Two basic errors can degrade INS long-term accuracy—internal errors related to sensor quality and stability (gyroscopes and accelerometers) and external errors related to Earth functions. Since the systems are tied to the center of the Earth and operate with a mathematical model of the Earth (a reference ellipsoid), they are subject to periodic oscillations. The primary oscillation has a period of 24 hours as the Earth loops are affected by the rotation of the Earth. The secondary oscillation has a period of 84.4 minutes—the period of a pendulum with a length equal to the radius of the Earth.
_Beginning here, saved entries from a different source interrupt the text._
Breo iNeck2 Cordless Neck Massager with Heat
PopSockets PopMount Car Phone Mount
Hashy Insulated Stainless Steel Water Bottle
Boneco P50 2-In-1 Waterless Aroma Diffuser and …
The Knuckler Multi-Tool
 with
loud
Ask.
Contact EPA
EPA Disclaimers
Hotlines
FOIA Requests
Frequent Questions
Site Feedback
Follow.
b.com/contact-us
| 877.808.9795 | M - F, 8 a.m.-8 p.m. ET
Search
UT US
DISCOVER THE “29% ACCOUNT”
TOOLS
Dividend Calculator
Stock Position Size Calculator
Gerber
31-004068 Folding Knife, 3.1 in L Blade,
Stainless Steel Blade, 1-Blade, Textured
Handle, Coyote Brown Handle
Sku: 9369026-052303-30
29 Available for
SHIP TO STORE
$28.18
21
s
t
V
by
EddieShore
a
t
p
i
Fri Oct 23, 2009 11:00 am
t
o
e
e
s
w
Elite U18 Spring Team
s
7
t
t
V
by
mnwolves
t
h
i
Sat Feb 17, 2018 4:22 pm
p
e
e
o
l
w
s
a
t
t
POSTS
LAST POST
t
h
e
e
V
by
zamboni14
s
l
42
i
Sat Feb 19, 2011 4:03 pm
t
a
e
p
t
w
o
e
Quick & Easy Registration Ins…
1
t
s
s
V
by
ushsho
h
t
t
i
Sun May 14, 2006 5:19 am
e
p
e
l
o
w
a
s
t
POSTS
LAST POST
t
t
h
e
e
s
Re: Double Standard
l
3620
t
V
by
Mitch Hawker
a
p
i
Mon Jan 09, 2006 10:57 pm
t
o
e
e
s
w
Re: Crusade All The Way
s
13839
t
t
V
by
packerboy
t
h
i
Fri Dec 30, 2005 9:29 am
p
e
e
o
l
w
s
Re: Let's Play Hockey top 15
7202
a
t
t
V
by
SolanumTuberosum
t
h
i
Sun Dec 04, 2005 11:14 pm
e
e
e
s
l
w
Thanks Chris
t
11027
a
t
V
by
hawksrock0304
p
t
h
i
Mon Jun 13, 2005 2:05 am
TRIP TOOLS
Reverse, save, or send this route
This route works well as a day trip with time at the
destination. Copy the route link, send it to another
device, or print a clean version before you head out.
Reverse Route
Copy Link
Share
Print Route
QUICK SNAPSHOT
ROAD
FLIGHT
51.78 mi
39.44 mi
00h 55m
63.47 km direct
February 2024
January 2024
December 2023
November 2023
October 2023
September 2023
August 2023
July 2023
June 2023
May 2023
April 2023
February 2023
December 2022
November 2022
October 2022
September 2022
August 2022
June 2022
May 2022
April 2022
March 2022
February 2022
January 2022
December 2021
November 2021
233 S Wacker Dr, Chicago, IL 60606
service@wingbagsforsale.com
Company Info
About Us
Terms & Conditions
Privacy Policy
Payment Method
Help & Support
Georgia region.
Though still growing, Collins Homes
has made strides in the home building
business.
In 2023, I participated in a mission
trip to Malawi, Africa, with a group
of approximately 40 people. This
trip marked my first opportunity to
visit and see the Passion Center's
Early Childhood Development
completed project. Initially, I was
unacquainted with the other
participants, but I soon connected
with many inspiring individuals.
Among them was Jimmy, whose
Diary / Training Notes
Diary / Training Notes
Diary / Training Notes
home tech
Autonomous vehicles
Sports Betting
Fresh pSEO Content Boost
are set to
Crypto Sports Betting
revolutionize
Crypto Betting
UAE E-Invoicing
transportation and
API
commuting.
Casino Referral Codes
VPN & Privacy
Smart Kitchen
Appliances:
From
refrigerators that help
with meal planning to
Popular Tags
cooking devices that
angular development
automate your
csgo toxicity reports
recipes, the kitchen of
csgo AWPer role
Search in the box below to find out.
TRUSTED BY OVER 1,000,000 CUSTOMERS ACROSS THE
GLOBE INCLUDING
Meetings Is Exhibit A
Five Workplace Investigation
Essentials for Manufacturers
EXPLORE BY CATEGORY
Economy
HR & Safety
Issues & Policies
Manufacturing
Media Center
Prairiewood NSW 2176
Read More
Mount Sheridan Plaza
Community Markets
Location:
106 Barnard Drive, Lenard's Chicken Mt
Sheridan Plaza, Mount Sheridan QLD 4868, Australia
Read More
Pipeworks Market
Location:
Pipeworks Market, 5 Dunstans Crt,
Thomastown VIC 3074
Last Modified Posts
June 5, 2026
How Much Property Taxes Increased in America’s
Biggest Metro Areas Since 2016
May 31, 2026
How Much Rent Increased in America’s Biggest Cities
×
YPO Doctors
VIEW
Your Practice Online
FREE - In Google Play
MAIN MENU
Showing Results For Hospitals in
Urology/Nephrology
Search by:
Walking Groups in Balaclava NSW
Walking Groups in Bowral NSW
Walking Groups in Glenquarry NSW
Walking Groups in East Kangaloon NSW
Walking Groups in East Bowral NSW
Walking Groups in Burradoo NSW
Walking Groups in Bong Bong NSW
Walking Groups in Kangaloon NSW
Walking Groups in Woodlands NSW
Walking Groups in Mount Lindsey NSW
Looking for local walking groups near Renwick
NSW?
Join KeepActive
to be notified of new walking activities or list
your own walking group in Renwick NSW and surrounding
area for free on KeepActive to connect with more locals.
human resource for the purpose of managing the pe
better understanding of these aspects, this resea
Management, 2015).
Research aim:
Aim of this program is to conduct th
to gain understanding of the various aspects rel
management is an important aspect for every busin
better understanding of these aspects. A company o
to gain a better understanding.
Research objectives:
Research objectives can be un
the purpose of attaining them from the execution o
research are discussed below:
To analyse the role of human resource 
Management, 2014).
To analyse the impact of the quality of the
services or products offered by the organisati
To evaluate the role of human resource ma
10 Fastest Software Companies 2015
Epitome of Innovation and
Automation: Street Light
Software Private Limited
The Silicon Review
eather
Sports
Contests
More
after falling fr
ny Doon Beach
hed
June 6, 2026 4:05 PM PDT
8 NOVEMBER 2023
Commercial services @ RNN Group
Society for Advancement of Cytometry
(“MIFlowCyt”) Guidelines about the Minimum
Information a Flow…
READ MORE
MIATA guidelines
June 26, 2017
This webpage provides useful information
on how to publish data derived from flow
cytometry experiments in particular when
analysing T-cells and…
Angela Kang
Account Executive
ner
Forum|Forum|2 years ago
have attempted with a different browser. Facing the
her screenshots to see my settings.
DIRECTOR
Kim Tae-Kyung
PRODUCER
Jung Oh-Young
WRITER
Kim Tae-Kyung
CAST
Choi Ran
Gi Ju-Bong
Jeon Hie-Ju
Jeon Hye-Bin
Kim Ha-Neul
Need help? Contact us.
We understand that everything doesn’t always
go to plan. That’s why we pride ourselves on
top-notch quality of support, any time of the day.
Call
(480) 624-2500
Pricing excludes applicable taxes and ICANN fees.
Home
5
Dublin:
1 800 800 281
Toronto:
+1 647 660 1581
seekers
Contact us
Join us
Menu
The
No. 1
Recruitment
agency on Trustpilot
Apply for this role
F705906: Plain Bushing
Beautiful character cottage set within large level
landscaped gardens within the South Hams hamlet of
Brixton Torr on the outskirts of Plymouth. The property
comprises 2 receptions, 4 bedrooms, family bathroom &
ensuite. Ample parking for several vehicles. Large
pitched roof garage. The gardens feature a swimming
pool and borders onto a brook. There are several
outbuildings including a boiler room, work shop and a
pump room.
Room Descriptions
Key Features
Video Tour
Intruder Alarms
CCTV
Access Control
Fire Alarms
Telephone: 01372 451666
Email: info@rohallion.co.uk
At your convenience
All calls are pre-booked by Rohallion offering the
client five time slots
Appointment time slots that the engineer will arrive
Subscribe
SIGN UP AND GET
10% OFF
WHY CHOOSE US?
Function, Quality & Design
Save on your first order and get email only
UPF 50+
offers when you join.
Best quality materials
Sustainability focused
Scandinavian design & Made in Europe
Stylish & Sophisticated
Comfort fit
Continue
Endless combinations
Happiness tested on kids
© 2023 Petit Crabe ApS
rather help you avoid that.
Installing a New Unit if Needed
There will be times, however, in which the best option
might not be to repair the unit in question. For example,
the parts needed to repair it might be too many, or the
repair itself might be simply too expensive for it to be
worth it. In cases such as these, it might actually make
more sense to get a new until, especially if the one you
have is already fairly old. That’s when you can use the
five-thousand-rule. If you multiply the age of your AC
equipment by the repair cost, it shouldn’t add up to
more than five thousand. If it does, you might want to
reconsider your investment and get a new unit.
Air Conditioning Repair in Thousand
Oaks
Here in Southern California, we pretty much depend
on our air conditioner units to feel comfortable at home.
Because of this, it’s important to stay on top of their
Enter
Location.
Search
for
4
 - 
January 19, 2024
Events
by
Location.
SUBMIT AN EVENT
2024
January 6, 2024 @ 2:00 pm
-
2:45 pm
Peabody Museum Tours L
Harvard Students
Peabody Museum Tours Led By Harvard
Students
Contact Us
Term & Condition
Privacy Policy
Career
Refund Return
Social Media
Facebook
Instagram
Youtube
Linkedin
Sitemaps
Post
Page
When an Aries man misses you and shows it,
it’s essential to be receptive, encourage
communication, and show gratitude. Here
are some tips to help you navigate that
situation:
Whenever the vessel operates in an area where the true local gravity vertical diverges from the reference ellipsoid vertical, a Schuler oscillation occurs. Technically, all Earth-oriented inertial systems are always experiencing a Schuler oscillation of some magnitude, but in areas of large gravitational anomalies (mountain, trench, or continental shelf), the magnitude of oscillation may become unmanageable and make an accurate reading impossible unless the system is provided an external source of ship speed.
Close coordination between the bridge navigation team and the RLGN operators is mandatory when approaching areas of vertical deflection. The INS must be closely monitored, and the damping mode changed to reduce the long-term effect of large vertical deflections. Current surface navy training fails to address this critical coordination. It no longer teaches the in-depth theoretical inertial principles necessary for operators to understand how the system is operating correctly and how to recognize when it is not.
As the aggregate compendium of navigation principles and knowledge since 1800, Bowditch should be mandatory reading for all surface ship navigation team members. The surface navy should regularly train without GPS, ensuring these teams know how to use all the other tools available to aid in navigating. Sailors will revel in their newfound knowledge and ability to navigate without GPS.